News 4 is looking at local buildings in St. Louis. According to the General Services Administration, the Heartland Region of GSA manages 61 federally-owned buildings in Missouri, insisting that, "only five of these are underutilized." Here's a look at GSA-owned buildings in Missouri that are at least 50 percent empty. The descriptions were provided by the GSA.

2312 E Bannister Rd, Kansas City, MO
148,615 usable square feet
100 percent vacant

A U.S. Marine Corps IT data center currently occupies space connected to the 2312 facility. The USMC is currently evaluating long-term options, which includes obtaining 2312. The building was vacated March 2012.

9700 Page Blvd., Overland, MO
Building 100
867,280 usable square feet
62 percent vacant (542,822 sq ft)

The National Archives and Records Administration previously occupied Building 100. NARA should complete their move out the facilities by the end of the year or early 2013. GSA is currently pursuing backfill options.

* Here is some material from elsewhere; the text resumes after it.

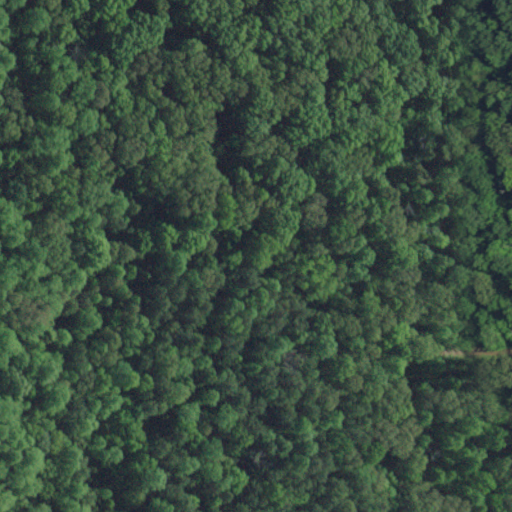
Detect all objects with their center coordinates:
road: (417, 349)
road: (328, 445)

It also intends to begin a retention and disposal analysis in 2013.

Building 101
36,348 usable square feet
100 percent vacant

GSA is currently evaluating options to include redevelopment (transfer or sale) or demolition. Decision expected in 2013. The building was vacated November 2010.

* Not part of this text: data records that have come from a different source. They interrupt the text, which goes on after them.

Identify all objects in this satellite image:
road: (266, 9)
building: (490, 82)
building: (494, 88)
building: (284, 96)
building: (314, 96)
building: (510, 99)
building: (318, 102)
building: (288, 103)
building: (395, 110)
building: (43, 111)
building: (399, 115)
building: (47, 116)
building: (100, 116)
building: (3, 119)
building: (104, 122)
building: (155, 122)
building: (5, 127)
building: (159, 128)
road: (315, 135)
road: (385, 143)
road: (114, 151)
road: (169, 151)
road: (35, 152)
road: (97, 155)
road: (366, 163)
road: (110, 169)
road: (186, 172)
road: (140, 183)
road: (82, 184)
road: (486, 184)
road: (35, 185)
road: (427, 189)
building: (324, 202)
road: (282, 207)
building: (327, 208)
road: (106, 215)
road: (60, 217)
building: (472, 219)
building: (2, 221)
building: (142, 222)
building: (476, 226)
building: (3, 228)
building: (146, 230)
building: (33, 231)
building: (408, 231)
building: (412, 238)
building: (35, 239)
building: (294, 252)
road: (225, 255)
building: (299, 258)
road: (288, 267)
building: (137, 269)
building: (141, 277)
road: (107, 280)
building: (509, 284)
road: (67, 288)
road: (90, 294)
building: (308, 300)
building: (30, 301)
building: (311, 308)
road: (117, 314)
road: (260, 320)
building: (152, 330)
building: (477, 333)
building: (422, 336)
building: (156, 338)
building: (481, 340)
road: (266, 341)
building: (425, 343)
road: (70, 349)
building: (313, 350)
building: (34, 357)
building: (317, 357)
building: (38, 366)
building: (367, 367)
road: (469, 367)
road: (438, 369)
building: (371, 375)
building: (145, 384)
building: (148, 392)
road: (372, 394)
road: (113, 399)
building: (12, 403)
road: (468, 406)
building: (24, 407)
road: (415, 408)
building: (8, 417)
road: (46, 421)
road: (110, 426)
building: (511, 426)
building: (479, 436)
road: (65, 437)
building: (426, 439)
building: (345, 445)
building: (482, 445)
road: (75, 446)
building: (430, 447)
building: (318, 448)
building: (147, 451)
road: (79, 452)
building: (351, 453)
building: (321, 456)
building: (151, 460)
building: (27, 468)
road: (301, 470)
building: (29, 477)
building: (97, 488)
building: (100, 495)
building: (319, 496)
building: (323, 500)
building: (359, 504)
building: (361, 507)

Charles F Prevedel Federal Building
277,154 usable square feet
64 percent vacant (178,298 sq ft)

GSA signed a 155,000 square foot agreement with Veterans Benefits Administration in November 2010. VBA is expected to move in 2016.

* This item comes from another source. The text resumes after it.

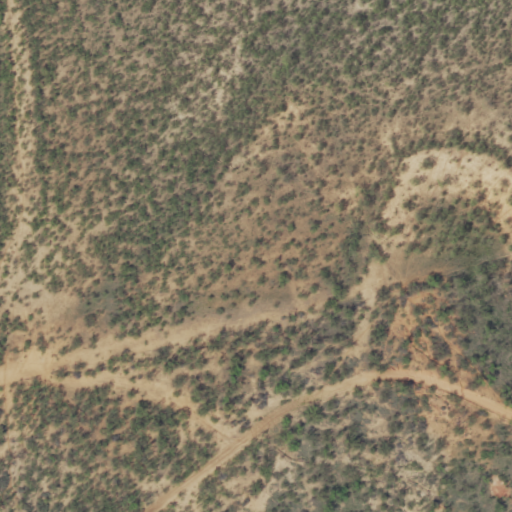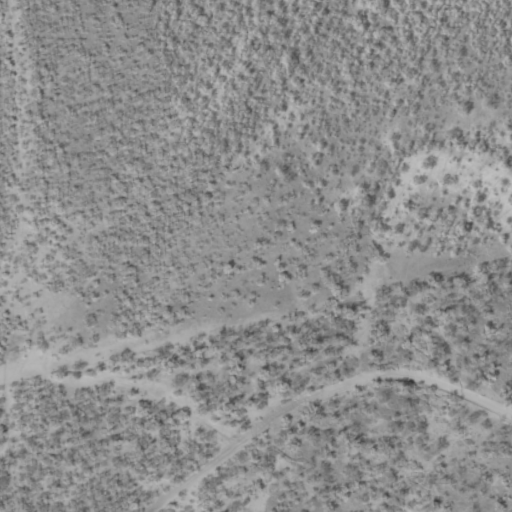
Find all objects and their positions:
road: (319, 391)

4300 Goodfellow, St. Louis, MO
Building 101
73,502 usable square feet
100 percent vacant

GSA is currently pursuing backfill options. It also intends to begin a retention and disposal analysis in 2013. The building was vacated November 2008.

The General Accountability Office, also known as the GAO, has repeatedly questioned the way the federal government manages these buildings. Although Congress passed legislation that was supposed to make things better, there are still huge problems with the amount of vacant space and its cost to taxpayers.